↓↓↓
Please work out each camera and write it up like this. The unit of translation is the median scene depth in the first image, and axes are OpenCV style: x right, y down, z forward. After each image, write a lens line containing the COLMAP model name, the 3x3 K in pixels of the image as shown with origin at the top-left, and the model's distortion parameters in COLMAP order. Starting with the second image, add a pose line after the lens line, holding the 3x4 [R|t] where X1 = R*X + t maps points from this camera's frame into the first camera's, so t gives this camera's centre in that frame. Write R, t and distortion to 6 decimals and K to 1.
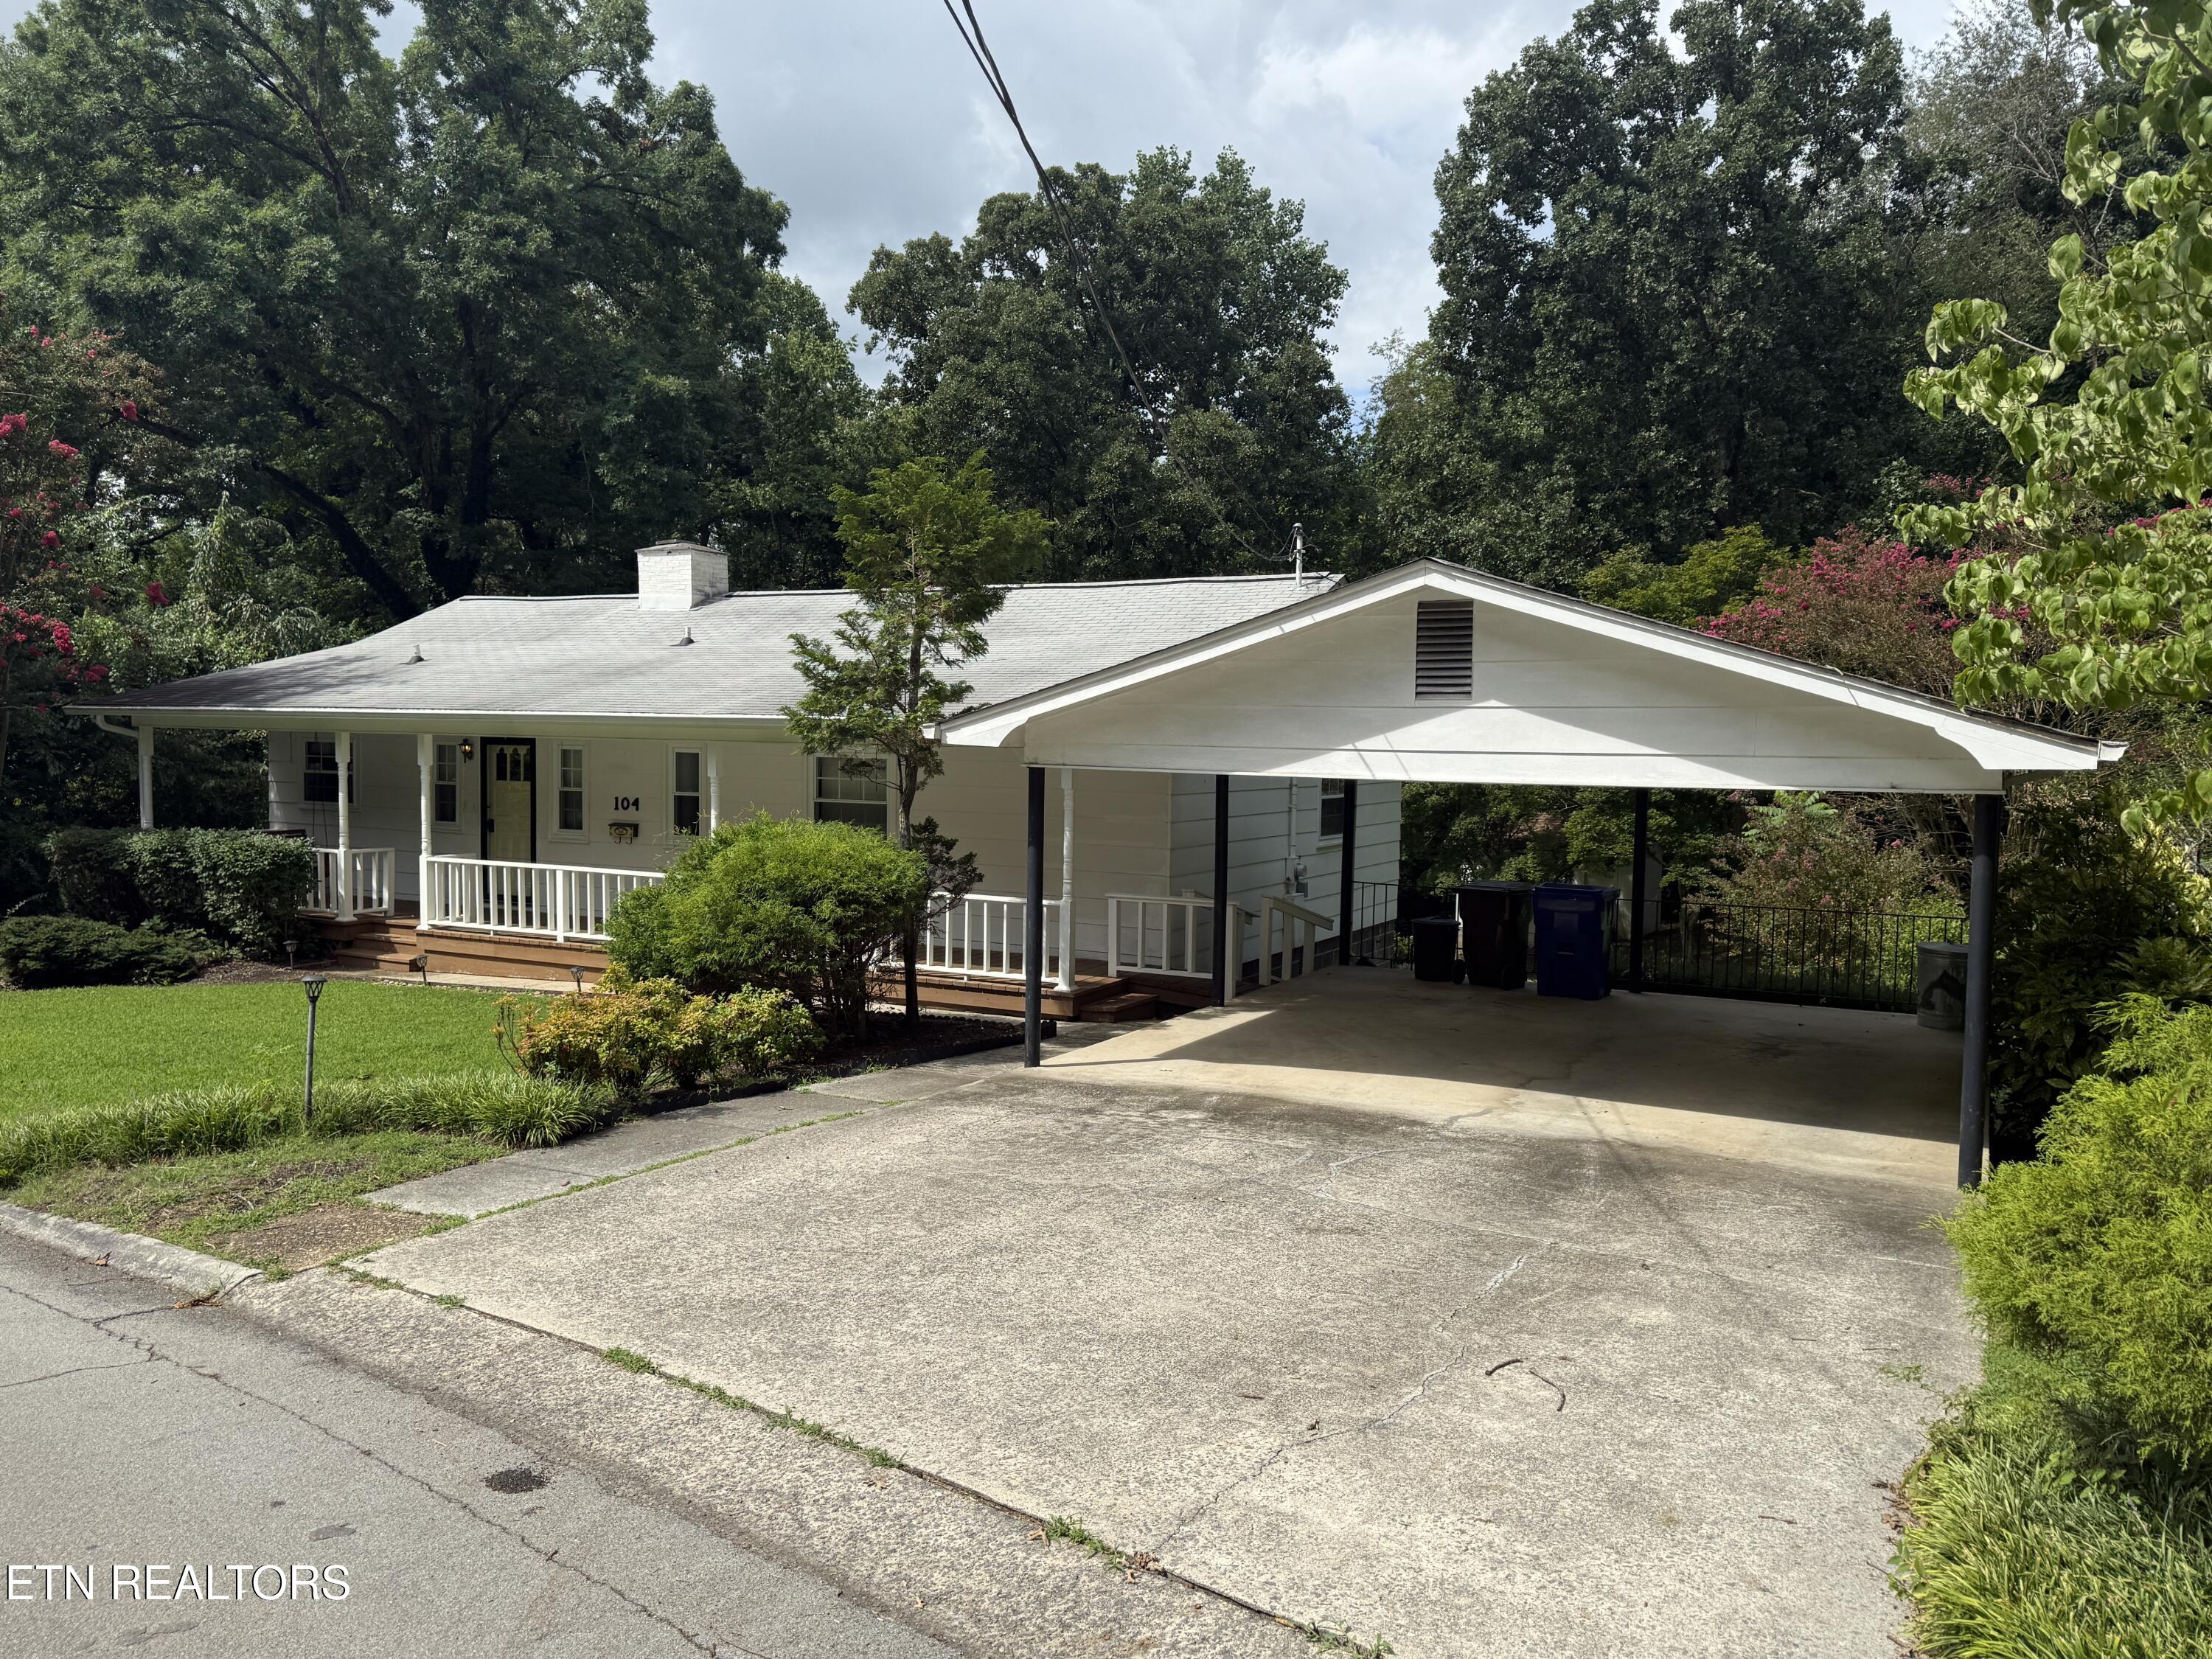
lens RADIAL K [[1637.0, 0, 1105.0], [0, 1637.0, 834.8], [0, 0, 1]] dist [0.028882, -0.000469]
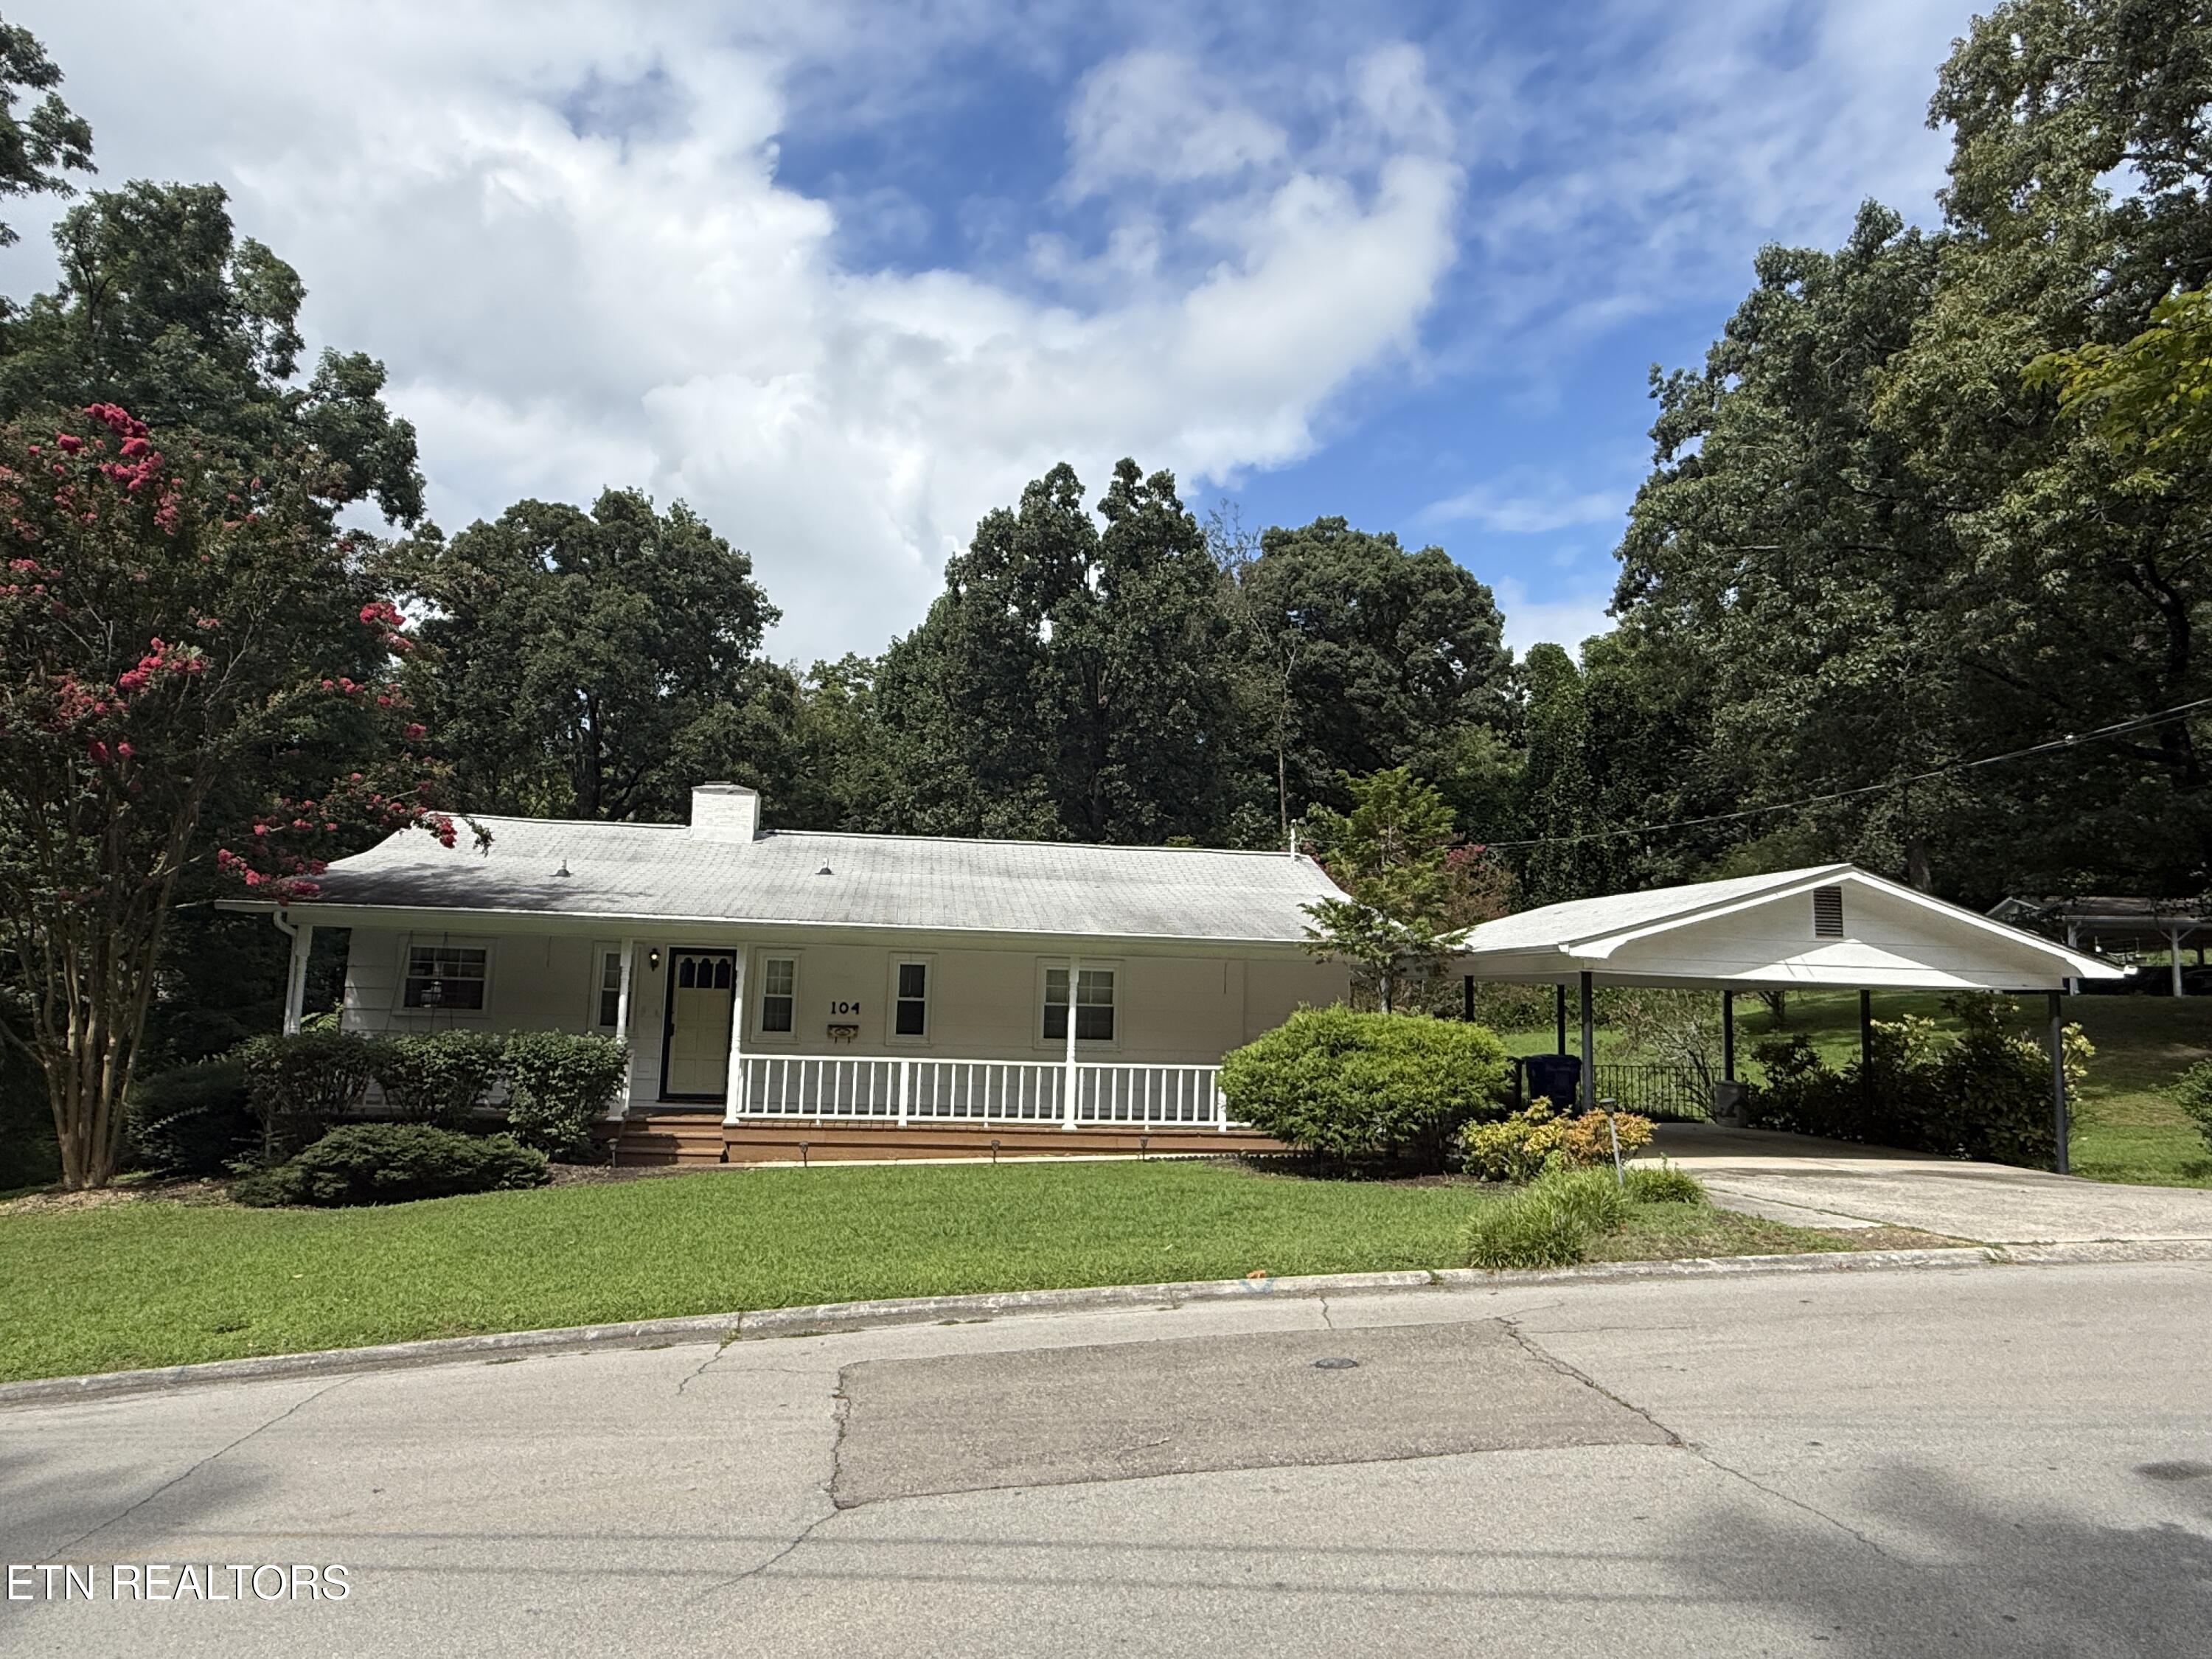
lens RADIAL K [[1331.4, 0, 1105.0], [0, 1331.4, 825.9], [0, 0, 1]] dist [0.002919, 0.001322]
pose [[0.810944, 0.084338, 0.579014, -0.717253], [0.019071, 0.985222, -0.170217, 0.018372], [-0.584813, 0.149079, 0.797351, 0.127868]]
↑↑↑
§ Task to complete: Output the data above exactly. Drop every picture.

§ Written answer:
Please work out each camera and write it up like this. The unit of translation is the median scene depth in the first image, and axes are OpenCV style: x right, y down, z forward. After each image, write a lens line containing the COLMAP model name, the 3x3 K in pixels of the image as shown with origin at the top-left, and the model's distortion parameters in COLMAP order. Starting with the second image, add a pose line after the lens line, holding the 3x4 [R|t] where X1 = R*X + t maps points from this camera's frame into the first camera's, so t gives this camera's centre in that frame. Write R, t and distortion to 6 decimals and K to 1.
lens RADIAL K [[1637.0, 0, 1105.0], [0, 1637.0, 834.8], [0, 0, 1]] dist [0.028882, -0.000469]
lens RADIAL K [[1331.4, 0, 1105.0], [0, 1331.4, 825.9], [0, 0, 1]] dist [0.002919, 0.001322]
pose [[0.810944, 0.084338, 0.579014, -0.717253], [0.019071, 0.985222, -0.170217, 0.018372], [-0.584813, 0.149079, 0.797351, 0.127868]]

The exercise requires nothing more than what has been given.